[Opening Text passage section]

However, for Gen Z it is interesting to note how honesty and privacy are equally guarded. For while they are entirely unafraid of imperfection and prioritise presenting themselves authentically to the world, they have an incredibly strong sense of what should and should not be publicly shared. The latest tradition that Gen Z have wholesale denounced as ‘cringe’, for example, is the gender reveal party. Yes, in part because their attitude to gender is largely fluid, but also because they believe that such personal moments are not for public consumption.

An overexposed photograph of the head and shoulders of a woman. She has shoulder length hair that falls across one eye and is wearing a red top. On the left is her shadow, which looks brown. On the right the wall appears a golden yellow.

So, why and how has this translated to scrappy, low megapixel candid photography? Perhaps we can look to the media and, in particular, social media for answers. A teenager born in 2005 would have been 12 when Donald Trump became President of the United States, meaning their formative teen years coincided with constant references to ‘fake news’ and ‘alternative facts’. This was compounded by a backdrop of misinformation, political upheavals, conspiracy theories and Covid 19. Just thinking back to this period in history, it already seems slightly unreal. But then throw in a culture where photos can be edited and shared almost instantly. Where no-one is quite what or who they seem, seen through a heavy fog of Instagram filters, Facetune and Photoshop. Then Deepfakes arrived. There simply aren’t the emoji to convey the mental heavy lifting that’s been necessary for these young people. All things considered; they’re doing great.

Then there’s tech. ‘Digital Natives’ is a horribly overused term for Gen Z, but annoyingly essential when making the distinction between generational attitudes to technology. For everyone older, new tech has a wow factor. They remember a time before, leaving their old flip phone behind and switching to their first smartphone, the same from chunky old desktop PC to sleek new laptop. For a time, each new product represented a sort of paradigm shift – things would never be the same again. But when you’ve never known any different, it’s kind of hard to get excited in the same way. Young people do, however, get excited by new trends, creating content and using the tools they have at their disposal to make it original. Indeed, what we’re seeing now is the result of old fashion and new tech colliding.

Two images side-by-side of people taking photographs using old Canon digital cameras. They stand holding the cameras in front of their faces, as though taking a photograph of the viewer.

With the nineties/noughties aesthetic blowing up, Instagram accounts such as Indie SleazeNineties Anxiety and 90s_models_ are serving up beautiful images from a smartphone-free world. And celebrities aplenty (including Bella Hadid and Emily Ratajkowski) have been posting grainy candid shots and/or wearing their point and shoots as fashion accessories à la Cher Horowitz. The hashtag #vintagedigitalcamera is a genuine thing on TikTok, with over 200 million views – and it's enough to send young people off hunting through cupboards and drawers for their parents’ old school Canon PowerShot, or trawling eBay and online thrift stores for bargain digital cameras.

In a world that moves at a million miles an hour, where viral can literally happen in a matter of minutes, there is something truly gentle, joyful and healthy in the idea that young people are choosing to put space between the images they take and the places they eventually share them. The mental health challenges that Gen Z experience are well-documented, with many camps pointing the finger of blame directly at social media. Of course, mental health is complex and the troubling stats around the prevalence of anxiety, depression and distress in young people today have surely come about through a combination of factors. Social media is no doubt one, but certainly not the only one. And it seems that they are responding to the pressures of social media by trying – consciously or not – to change it from within. Making it a place where they no longer hide behind filters, organise around important issues, share truths and be real. In that respect, older generations could learn a lesson or two from young online communities.

[Closing Text passage section]

Assignment: In the passage on Gen Z and digital cameras, how many views does the hashtag #vintagedigitalcamera have on TikTok?

[Opening Data supplied section]

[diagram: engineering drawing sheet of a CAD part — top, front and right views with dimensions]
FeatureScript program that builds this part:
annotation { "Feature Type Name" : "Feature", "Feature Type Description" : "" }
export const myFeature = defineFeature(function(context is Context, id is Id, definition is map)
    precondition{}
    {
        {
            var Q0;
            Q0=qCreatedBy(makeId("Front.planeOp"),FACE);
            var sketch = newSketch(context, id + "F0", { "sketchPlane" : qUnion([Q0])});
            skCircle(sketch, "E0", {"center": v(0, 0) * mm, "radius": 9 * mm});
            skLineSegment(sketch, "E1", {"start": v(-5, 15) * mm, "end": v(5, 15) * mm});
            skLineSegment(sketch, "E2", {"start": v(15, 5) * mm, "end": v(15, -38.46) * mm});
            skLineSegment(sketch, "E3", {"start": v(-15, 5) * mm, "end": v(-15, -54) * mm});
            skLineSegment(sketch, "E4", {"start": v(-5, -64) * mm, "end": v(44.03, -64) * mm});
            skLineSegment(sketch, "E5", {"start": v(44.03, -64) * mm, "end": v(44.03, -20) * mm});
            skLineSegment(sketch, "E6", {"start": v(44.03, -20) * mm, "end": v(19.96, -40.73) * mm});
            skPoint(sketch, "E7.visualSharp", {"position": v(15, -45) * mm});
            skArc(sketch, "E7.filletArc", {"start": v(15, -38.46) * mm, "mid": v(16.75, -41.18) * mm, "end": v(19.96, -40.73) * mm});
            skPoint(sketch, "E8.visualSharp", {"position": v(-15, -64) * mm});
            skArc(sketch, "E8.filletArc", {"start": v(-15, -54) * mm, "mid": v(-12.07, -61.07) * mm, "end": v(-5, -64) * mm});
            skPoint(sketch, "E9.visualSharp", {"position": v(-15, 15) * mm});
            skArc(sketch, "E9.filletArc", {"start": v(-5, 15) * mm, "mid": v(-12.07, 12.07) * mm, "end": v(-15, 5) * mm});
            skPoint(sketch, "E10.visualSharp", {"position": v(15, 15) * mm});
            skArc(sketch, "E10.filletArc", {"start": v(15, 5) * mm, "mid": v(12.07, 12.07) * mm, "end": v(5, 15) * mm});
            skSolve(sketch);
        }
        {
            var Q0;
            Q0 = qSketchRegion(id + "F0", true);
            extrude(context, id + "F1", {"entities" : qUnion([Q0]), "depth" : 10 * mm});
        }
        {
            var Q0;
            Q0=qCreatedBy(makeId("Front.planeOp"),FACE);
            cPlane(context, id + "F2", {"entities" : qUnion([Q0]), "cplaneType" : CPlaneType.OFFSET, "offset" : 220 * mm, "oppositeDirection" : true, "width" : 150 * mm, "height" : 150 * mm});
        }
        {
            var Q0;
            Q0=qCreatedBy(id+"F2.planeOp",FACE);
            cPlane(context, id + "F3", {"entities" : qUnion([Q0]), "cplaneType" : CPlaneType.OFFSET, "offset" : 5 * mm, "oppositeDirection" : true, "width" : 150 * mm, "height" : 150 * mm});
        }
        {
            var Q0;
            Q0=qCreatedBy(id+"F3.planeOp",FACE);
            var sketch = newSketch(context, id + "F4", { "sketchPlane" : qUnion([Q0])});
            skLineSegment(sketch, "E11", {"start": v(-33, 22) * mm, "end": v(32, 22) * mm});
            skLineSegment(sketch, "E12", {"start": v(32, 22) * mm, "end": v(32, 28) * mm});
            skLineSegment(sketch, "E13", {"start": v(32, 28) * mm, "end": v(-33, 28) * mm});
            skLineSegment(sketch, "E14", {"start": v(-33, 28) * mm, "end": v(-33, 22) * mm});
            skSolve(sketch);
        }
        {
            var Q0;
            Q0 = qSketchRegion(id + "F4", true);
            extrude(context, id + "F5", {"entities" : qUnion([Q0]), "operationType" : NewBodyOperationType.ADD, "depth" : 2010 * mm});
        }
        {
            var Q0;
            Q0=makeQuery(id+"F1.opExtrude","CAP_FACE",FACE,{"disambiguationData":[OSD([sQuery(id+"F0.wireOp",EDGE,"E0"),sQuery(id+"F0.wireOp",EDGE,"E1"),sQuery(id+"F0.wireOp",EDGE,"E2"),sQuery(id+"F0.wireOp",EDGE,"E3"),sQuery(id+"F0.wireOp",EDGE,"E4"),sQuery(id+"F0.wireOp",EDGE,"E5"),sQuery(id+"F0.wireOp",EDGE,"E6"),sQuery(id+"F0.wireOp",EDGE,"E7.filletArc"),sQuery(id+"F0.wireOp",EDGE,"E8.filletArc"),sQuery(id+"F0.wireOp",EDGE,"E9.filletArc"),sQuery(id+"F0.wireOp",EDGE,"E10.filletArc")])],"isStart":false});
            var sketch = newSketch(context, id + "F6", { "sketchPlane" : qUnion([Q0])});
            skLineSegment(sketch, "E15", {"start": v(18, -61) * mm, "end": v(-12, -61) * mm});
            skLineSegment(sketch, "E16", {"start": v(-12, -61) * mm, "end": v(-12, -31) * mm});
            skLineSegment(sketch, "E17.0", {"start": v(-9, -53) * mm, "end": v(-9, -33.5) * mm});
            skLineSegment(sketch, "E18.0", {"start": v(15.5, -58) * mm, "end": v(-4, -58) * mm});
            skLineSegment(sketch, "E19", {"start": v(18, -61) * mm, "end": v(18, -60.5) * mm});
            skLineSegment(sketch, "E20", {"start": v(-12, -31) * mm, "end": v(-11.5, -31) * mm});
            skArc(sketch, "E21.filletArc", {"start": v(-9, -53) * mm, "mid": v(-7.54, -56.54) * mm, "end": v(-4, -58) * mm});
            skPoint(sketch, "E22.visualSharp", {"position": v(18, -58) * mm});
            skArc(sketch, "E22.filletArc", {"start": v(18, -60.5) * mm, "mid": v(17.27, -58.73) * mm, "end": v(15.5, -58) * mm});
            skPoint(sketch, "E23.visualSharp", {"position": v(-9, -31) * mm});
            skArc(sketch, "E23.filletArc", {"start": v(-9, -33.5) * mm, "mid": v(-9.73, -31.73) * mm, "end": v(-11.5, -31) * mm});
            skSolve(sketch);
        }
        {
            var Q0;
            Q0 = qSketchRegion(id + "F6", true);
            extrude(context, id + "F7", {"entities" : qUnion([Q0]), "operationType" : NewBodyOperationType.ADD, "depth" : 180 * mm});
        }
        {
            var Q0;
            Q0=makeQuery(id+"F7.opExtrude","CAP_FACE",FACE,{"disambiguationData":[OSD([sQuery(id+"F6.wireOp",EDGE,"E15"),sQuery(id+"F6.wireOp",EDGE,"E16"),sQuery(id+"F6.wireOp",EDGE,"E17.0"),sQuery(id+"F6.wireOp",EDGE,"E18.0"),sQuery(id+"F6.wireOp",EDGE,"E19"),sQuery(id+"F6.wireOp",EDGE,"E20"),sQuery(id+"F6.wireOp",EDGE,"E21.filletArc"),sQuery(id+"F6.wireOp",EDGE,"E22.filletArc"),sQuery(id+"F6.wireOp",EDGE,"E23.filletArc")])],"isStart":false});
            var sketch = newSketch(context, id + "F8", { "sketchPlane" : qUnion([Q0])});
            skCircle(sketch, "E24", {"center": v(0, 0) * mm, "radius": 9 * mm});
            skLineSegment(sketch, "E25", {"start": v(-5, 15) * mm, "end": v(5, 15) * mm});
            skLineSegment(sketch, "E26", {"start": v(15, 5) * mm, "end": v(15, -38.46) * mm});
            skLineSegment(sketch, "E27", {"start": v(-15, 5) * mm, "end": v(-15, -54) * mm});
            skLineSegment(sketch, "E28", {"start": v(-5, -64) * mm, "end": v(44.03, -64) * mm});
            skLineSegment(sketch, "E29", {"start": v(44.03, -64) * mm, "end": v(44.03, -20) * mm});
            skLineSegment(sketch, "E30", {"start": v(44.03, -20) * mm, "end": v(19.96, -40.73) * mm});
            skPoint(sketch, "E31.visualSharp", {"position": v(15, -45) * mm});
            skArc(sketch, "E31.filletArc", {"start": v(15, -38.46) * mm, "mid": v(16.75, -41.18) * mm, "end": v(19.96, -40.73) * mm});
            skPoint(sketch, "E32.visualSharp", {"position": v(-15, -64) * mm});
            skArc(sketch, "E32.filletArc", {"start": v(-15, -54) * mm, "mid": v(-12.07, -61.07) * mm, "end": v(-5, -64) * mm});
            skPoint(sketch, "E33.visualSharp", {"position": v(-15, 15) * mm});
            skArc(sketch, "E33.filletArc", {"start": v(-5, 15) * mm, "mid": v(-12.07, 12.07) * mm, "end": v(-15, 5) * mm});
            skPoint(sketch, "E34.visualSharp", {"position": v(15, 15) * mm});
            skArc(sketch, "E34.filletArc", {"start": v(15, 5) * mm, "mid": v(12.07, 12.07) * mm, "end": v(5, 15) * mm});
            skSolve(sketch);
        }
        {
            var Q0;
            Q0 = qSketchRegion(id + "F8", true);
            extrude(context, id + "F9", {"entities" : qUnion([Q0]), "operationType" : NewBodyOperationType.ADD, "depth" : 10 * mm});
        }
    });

[Closing Data supplied section]

Exercise response: Over 200 million views.